1. The Productive Enterprise
Nudged by the ready adoption of Facebook, many enterprise software vendors are incorporating social capabilities to their apps. But, according to Nucleus, for every organization that has successfully adopted social capabilities, there are two that struggle to make it work. The biggest concern is that social media will leach productivity (like Facebook does) without adding to the collaboration wanted. Savvy enterprises will find a way to align social tools to support clear business purposes.
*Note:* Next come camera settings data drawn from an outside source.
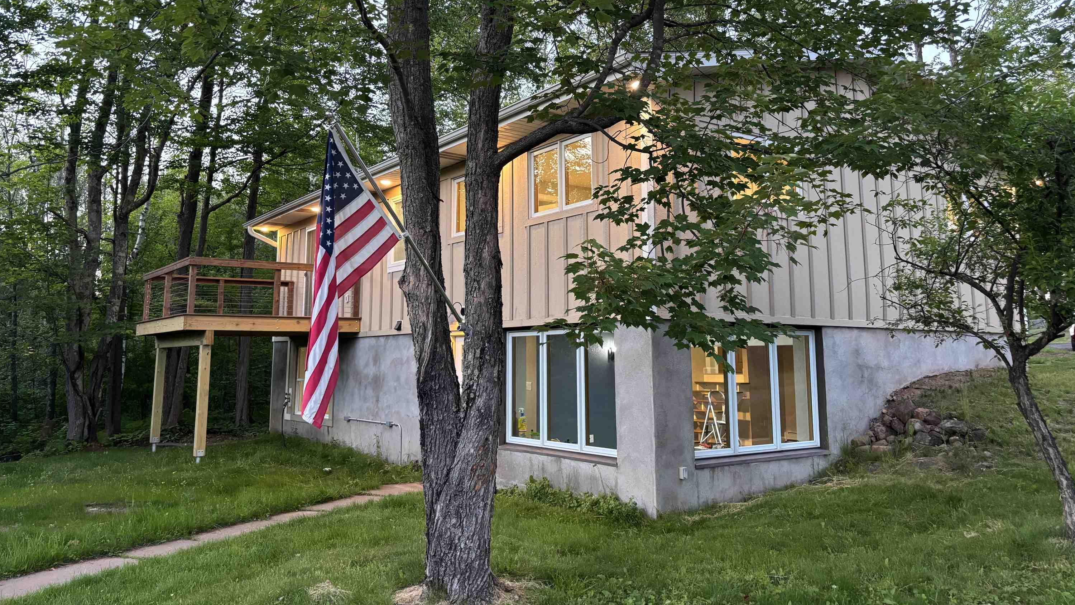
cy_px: 239
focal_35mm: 29
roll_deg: -0.2
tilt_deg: +8.5
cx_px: 528
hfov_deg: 66.1
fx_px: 827
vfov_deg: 40.0
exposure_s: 1/60
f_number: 1.6
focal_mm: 5.96
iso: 400
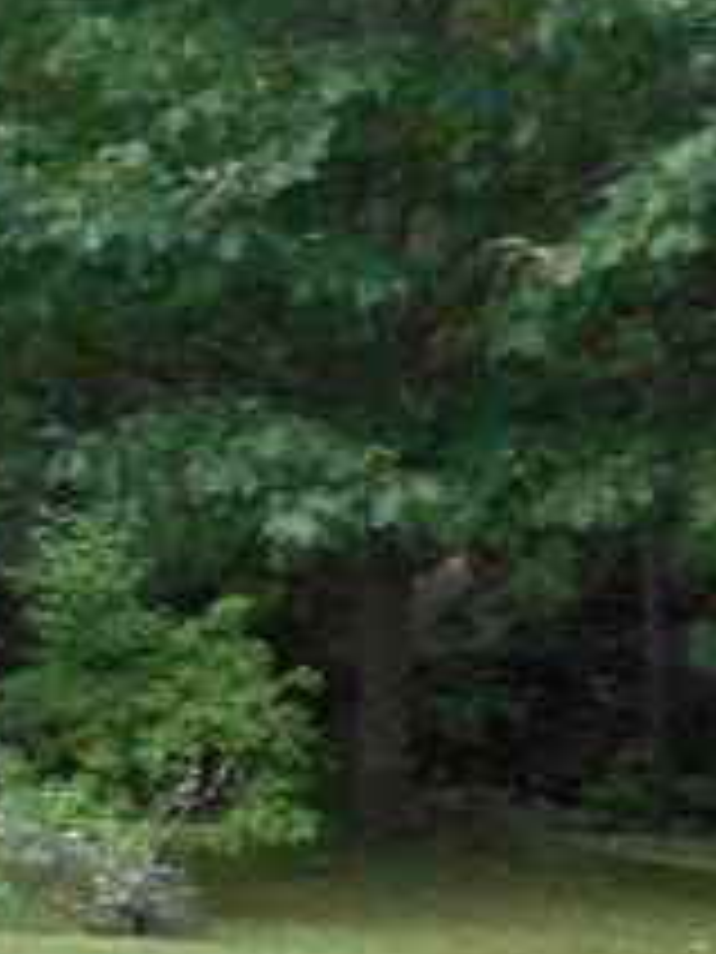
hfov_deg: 9.9
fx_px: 3337
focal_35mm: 121
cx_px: -1292
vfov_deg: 16.3
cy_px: 594
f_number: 3.7
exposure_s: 1/125
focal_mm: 4.5
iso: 80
2. The cloud will change development
The cloud has made development faster and more iterative. When changes can be made on the fly, companies can deploy once and then adapt an app as business needs change. As we go forward, the cloud will make development more virtual. Crowdsourcing efforts and the integration of social networking tools into the dev environment will provide opportunities for developers no matter where they live.

3.  SAP will reemerge
SAP revenues have gone up and the company has introduced innovations in areas like mobile device access. According to the report:

We’ve started to see real traction with Business ByDesign. This is partly because customers that have growth aspirations are also risk averse given the economy. Also, cloud delivery makes Business By Design less onerous to support than traditional ERP deployments.
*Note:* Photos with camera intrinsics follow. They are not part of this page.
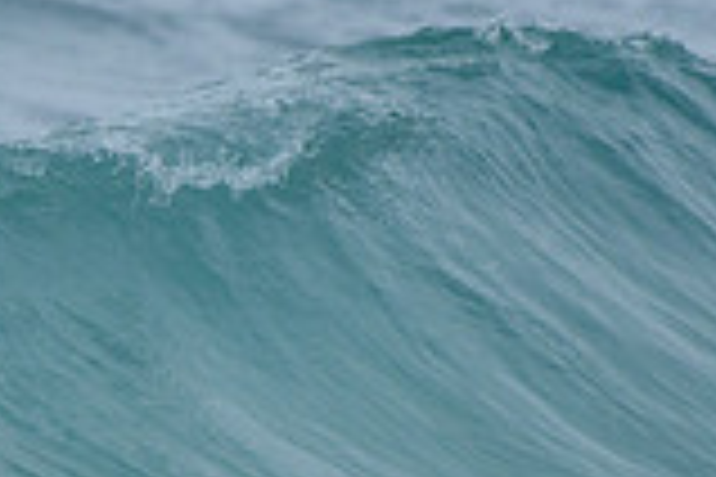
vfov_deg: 0.6
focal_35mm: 2233
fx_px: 44408
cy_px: 182
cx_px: -559
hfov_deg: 0.9
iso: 560
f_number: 5.6
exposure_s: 1/1250
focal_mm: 500
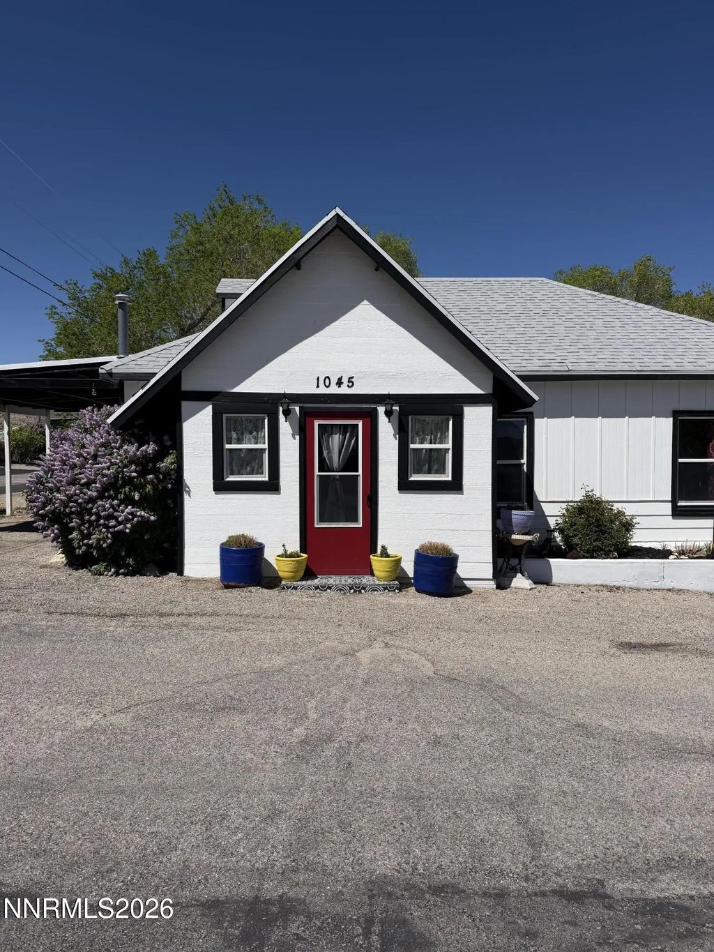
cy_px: 476
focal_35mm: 24
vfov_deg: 71.6
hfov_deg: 56.8
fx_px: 660
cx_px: 357
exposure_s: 1/10309
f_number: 1.78
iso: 80
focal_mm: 6.76
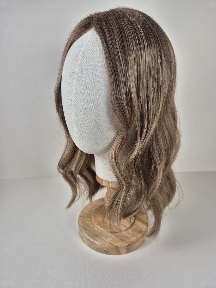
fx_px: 191
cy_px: 144
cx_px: 108
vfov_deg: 73.9
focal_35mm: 23
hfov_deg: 58.9
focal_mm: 5.4
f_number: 1.8
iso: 25
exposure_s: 1/177
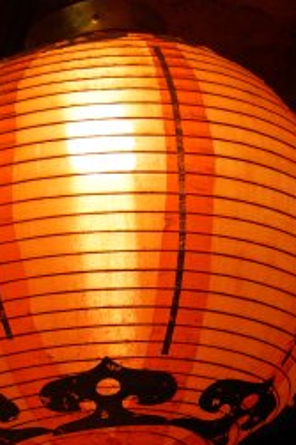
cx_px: 15
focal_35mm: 139
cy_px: 496
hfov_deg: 9.8
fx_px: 1717
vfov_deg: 14.4
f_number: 4.5
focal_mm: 38
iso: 250
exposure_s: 1/60
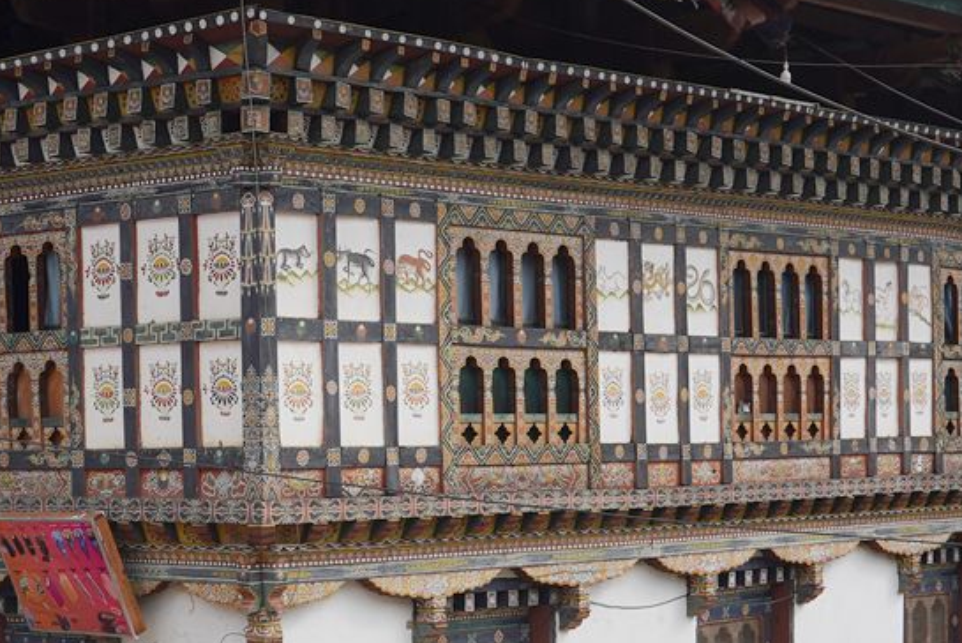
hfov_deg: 23.0
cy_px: 417
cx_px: 282
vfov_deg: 15.5
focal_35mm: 88
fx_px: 2353
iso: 100
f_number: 14
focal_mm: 24
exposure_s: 1/100
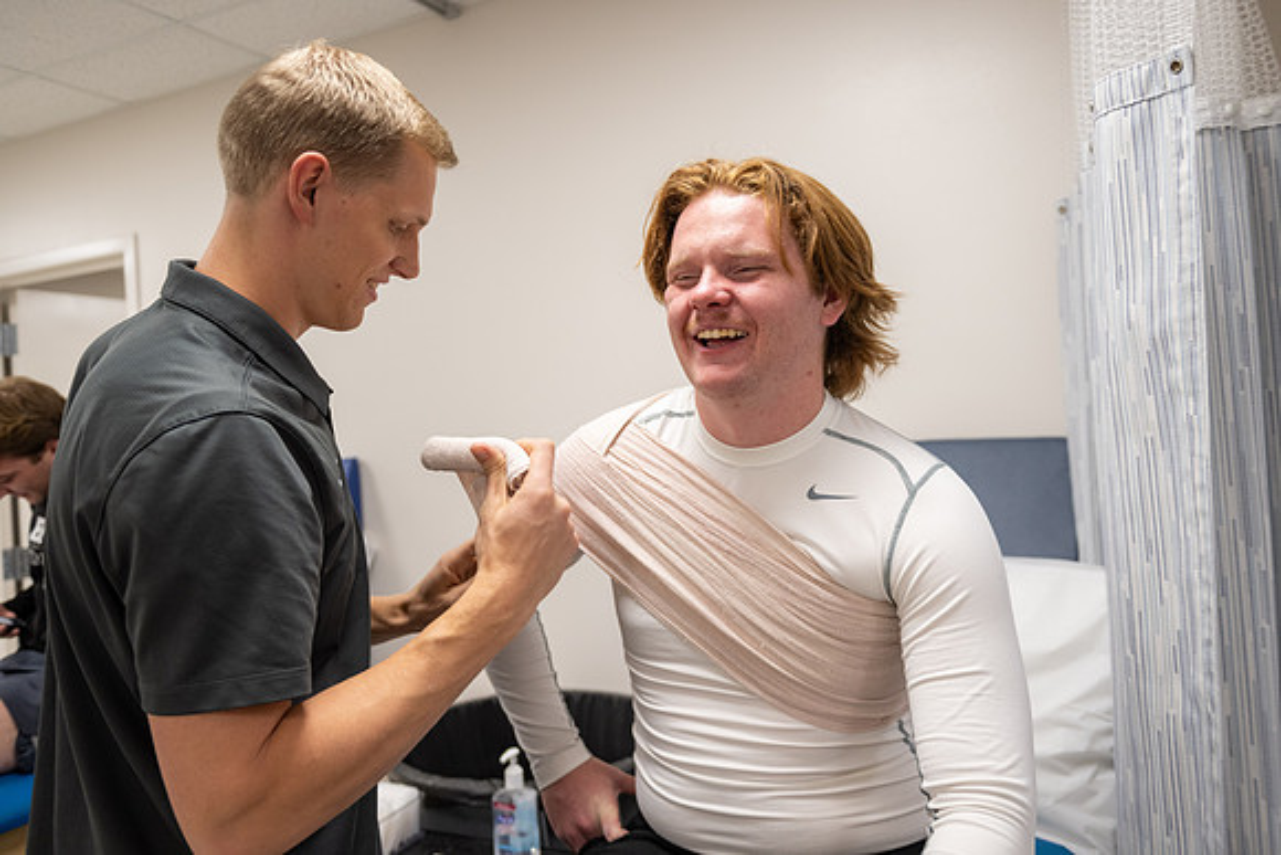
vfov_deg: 46.4
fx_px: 997
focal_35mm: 28
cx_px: 640
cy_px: 428
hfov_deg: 65.5
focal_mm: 28
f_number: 2.8
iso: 800
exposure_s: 1/200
Nucleus also cites last year’s exodus of top-level executives to be a good thing for its future.

4. Going big
Nucleus thinks that tech buyers are increasingly “going to look at big vendors with an 80 percent solution versus a best-of-breed application that must be managed, integrated, and negotiated separately.”

5. More ways for everyone to manage big data
Nucleus recognizes that although big data is definitely being overhyped, “companies will soon make smarter decisions using analytics to comb through huge amounts of data.” (I recently ran a piece about how to get started in the data analytics field.) The report says that this is one area where we’ll continue to see innovation, like integration of field-programmable gate arrays.
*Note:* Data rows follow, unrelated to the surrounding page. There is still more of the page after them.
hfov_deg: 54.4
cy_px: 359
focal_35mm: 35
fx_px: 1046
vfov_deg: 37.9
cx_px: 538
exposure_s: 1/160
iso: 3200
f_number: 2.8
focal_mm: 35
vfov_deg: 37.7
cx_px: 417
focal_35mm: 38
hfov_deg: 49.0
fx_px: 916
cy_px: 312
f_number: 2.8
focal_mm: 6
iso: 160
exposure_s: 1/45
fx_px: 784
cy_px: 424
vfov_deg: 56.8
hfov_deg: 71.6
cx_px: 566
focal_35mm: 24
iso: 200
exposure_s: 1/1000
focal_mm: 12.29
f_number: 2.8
6. Capital will move from labor to technology
While the unemployment rate will continue to hover near 10 percent, Nucleus sees technology hiring going up. A recent Nucleus survey (Nucleus Research 106, Nucleus 2012 IT spending survey, September 2011) found that technology spending is winning hands down. And there will be the need for people to support those technologies and to train end-users.

7. Smarter software
Nucleus says, “We expect to see more intelligent applications that search for and push information related to what workers are doing directly to their desktop, a rise in usability for analytical and text mining tools whose capabilities were previously only for the gearheads, and presence and location monitoring to drive new ways we interact with enterprise software.”

8. Labor will get optimized
Nucleus claims that workforce management software will change to show which employees are the most productive, show up on time, and create the least scrap. “Workforce management vendors such as Dayforce and Kaba are now delivering this data to managers by combining analytics tools with data gathered at time and attendance kiosks.” Slackers, beware!

9. Healthcare investment
Although the technology for moving paper health records into electronic form as been around for a while, Nucleus says that the availability of low-cost secure cloud applications such as those from Digitech Systems will drive significant investment in 2012.

10. Renewed focus on customer experience
Nucleus says it continues to see str5ong investment in CRM and related applications. They expect to see more investment in analytics, activity monitoring, and big data crunching as companies aspire to “the prefect combination of targeting, touching and treating their customers.”